YOUR INSTRUCTIONS — Convert the records, from the first line through the line containing "Industriales National Crane.", into a JSON list of strings with one string per line and no blank lines. Leave the pictures out.

SUPPLIED ENTRIES —
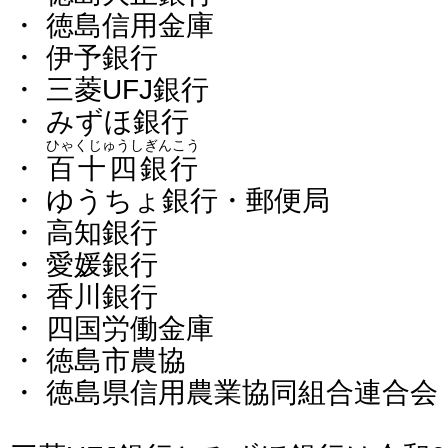
・ 徳島信用金庫
・ 伊予銀行
・ 三菱UFJ銀行
・ みずほ銀行
ひゃくじゅうしぎんこう
・
百十四銀行
・ ゆうちょ銀行・郵便局
・ 高知銀行
・ 愛媛銀行
・ 香川銀行
・ 四国労働金庫
・ 徳島市農協
・ 徳島県信用農業協同組合連合会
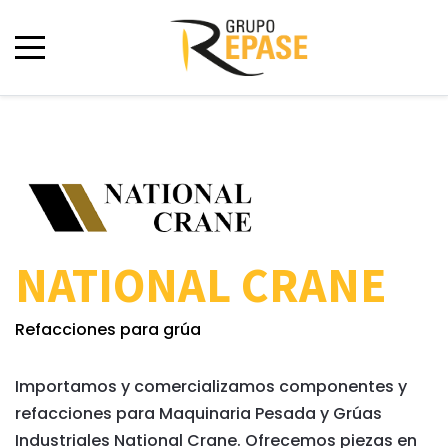
NATIONAL CRANE
Refacciones para grúa
Importamos y comercializamos componentes y
refacciones para Maquinaria Pesada y Grúas
Industriales National Crane. Ofrecemos piezas en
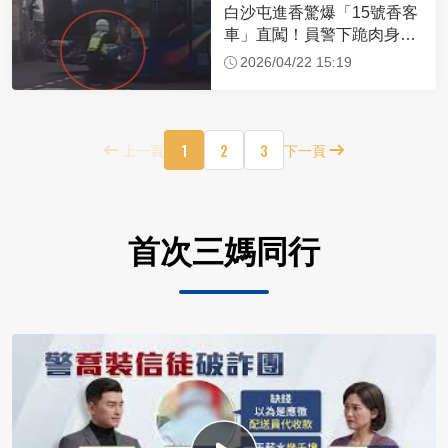
白沙屯進香驚爆「15號香客
車」直闖！員警下跪肉身擋
車：讓行人先過
2026/04/22 15:19
1
2
3
上一頁
下一頁
首次三媽同行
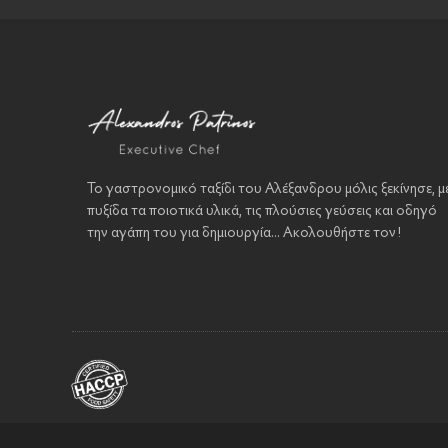
Το γαστρονομικό ταξίδι του Αλέξανδρου μόλις ξεκίνησε, μ
πυξίδα τα ποιοτικά υλικά, τις πλούσιες γεύσεις και οδηγό
την αγάπη του για δημιουργία... Ακολουθήστε τον!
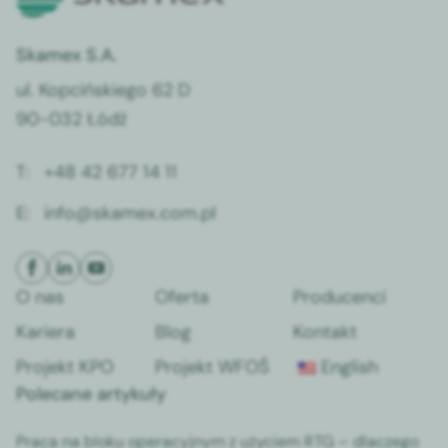
Skamex S.A.
ul. Kopcińskiego 62 D
90-032 Łódź
T:
+48 42 677 14 11
E:
info@skamex.com.pl
O nas
Oferta
Producenci
Kariera
Blog
Kontakt
Projekt KPO
Projekt WFOŚ
English
Polecane artykuły
Praca na bloku operacyjnym z użyciem RTG – dlaczego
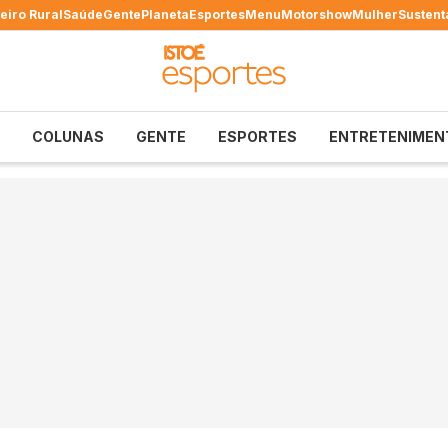
eiro Rural
Saúde
Gente
Planeta
Esportes
Menu
Motorshow
Mulher
Sustent
COLUNAS
GENTE
ESPORTES
ENTRETENIMEN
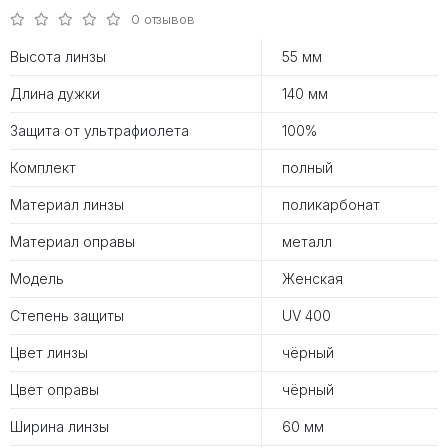
0 отзывов
Высота линзы
55 мм
Длина дужки
140 мм
Защита от ультрафиолета
100%
Комплект
полный
Материал линзы
поликарбонат
Материал оправы
металл
Модель
Женская
Степень защиты
UV 400
Цвет линзы
чёрный
Цвет оправы
чёрный
Ширина линзы
60 мм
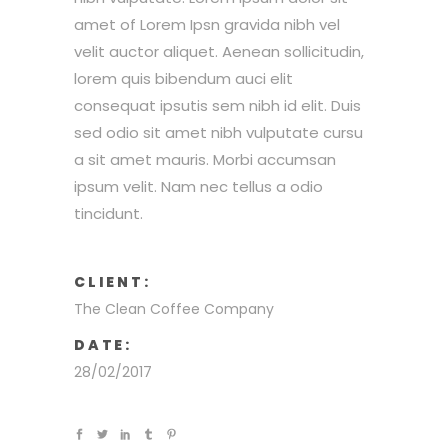
amet of Lorem Ipsn gravida nibh vel
velit auctor aliquet. Aenean sollicitudin,
lorem quis bibendum auci elit
consequat ipsutis sem nibh id elit. Duis
sed odio sit amet nibh vulputate cursu
a sit amet mauris. Morbi accumsan
ipsum velit. Nam nec tellus a odio
tincidunt.
CLIENT:
The Clean Coffee Company
DATE:
28/02/2017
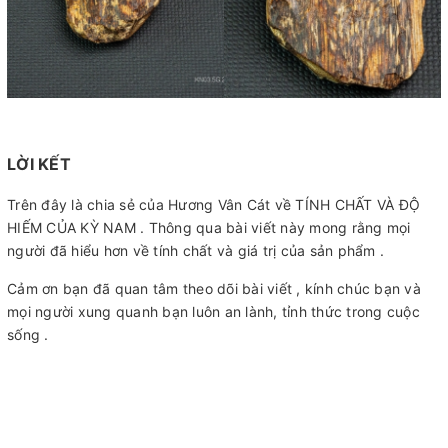
LỜI KẾT
Trên đây là chia sẻ của Hương Vân Cát về TÍNH CHẤT VÀ ĐỘ
HIẾM CỦA KỲ NAM . Thông qua bài viết này mong rằng mọi
người đã hiểu hơn về tính chất và giá trị của sản phẩm .
Cảm ơn bạn đã quan tâm theo dõi bài viết , kính chúc bạn và
mọi người xung quanh bạn luôn an lành, tỉnh thức trong cuộc
sống .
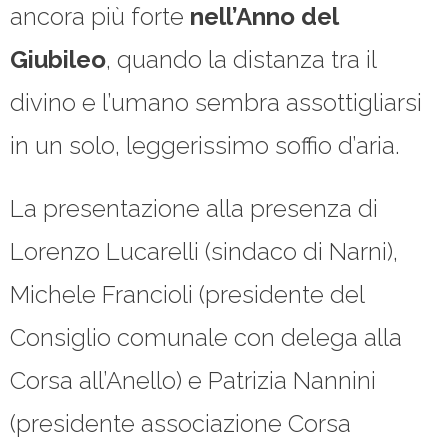
ancora più forte
nell’Anno del
Giubileo
, quando la distanza tra il
divino e l’umano sembra assottigliarsi
in un solo, leggerissimo soffio d’aria.
La presentazione alla presenza di
Lorenzo Lucarelli (sindaco di Narni),
Michele Francioli (presidente del
Consiglio comunale con delega alla
Corsa all’Anello) e Patrizia Nannini
(presidente associazione Corsa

ANSWER SPACE —
[
  "・ 徳島信用金庫",
  "・ 伊予銀行",
  "・ 三菱UFJ銀行",
  "・ みずほ銀行",
  "ひゃくじゅうしぎんこう",
  "・",
  "百十四銀行",
  "・ ゆうちょ銀行・郵便局",
  "・ 高知銀行",
  "・ 愛媛銀行",
  "・ 香川銀行",
  "・ 四国労働金庫",
  "・ 徳島市農協",
  "・ 徳島県信用農業協同組合連合会",
  "NATIONAL CRANE",
  "Refacciones para grúa",
  "Importamos y comercializamos componentes y",
  "refacciones para Maquinaria Pesada y Grúas",
  "Industriales National Crane. Ofrecemos piezas en"
]